Context and objective: GH therapy increases growth and adult height in Turner syndrome (TS). The benefit to risk ratio of adding the weak androgen oxandrolone (Ox) to GH is unclear.
Design and participants: A randomized, placebo-controlled, double-blind, dose-response study was performed in 10 centers in The Netherlands. One hundred thirty-three patients with TS were included in age group 1 (2-7.99 yr), 2 (8-11.99 yr), or 3 (12-15.99 yr). Patients were treated with GH (1.33 mg/m(2) . d) from baseline, combined with placebo (Pl) or Ox in low (0.03 mg/kg . d) or conventional (0.06 mg/kg . d) dose from the age of 8 yr and estrogens from the age of 12 yr. Adult height gain (adult height minus predicted adult height) and safety parameters were systematically assessed.
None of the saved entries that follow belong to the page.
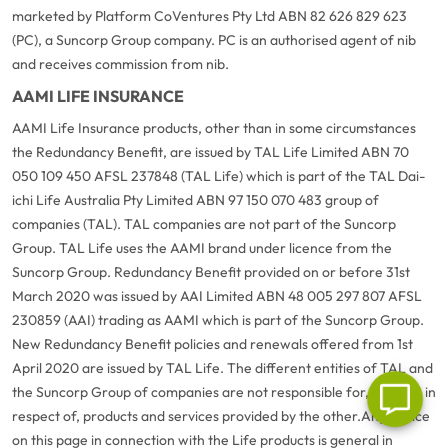
marketed by Platform CoVentures Pty Ltd ABN 82 626 829 623
(PC), a Suncorp Group company. PC is an authorised agent of nib
and receives commission from nib.
AAMI LIFE INSURANCE
AAMI Life Insurance products, other than in some circumstances
the Redundancy Benefit, are issued by TAL Life Limited ABN 70
050 109 450 AFSL 237848 (TAL Life) which is part of the TAL Dai-
ichi Life Australia Pty Limited ABN 97 150 070 483 group of
G
close
companies (TAL). TAL companies are not part of the Suncorp
a
Group. TAL Life uses the AAMI brand under licence from the
Q
Suncorp Group. Redundancy Benefit provided on or before 31st
Ch
March 2020 was issued by AAI Limited ABN 48 005 297 807 AFSL
wi
th
230859 (AAI) trading as AAMI which is part of the Suncorp Group.
A
New Redundancy Benefit policies and renewals offered from 1st
Vi
April 2020 are issued by TAL Life. The different entities of TAL and
As
the Suncorp Group of companies are not responsible for, or liable in
respect of, products and services provided by the other.
Any advice
on this page in connection with the Life products is general in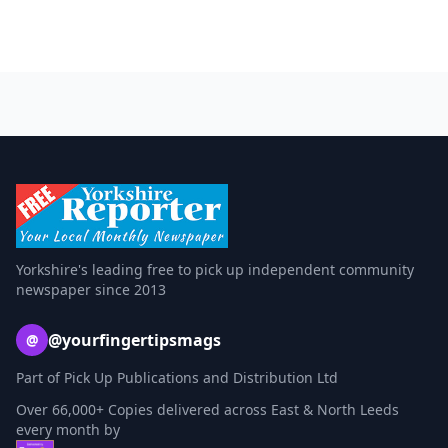
Yorkshire's leading free to pick up independent community
newspaper since 2013
@yourfingertipsmags
@
Part of Pick Up Publications and Distribution Ltd
Over 66,000+ Copies delivered across East & North Leeds
every month by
Results: Compared with GH+Pl, GH+Ox 0.03 increased adult height gain in the intention-to-treat analysis (mean +/- sd, 9.5 +/- 4.7 vs. 7.2 +/- 4.0 cm, P = 0.02) and per-protocol analysis (9.8 +/- 4.9 vs. 6.8 +/- 4.4 cm, P = 0.02). Partly due to accelerated bone maturation (P < 0.001), adult height gain on GH+Ox 0.06 was not significantly different from that on GH+Pl (8.3 +/- 4.7 vs. 7.2 +/- 4.0 cm, P = 0.3). Breast development was slower on GH+Ox (GH+Ox 0.03, P = 0.02; GH+Ox 0.06, P = 0.05), and more girls reported virilization on GH+Ox 0.06 than on GH+Pl (P < 0.001).
Conclusions: In GH-treated girls with TS, we discourage the use of the conventional Ox dosage (0.06 mg/kg . d) because of its low benefit to risk ratio. The addition of Ox 0.03 mg/kg . d modestly increases adult height gain and has a fairly good safety profile, except for some deceleration of breast development.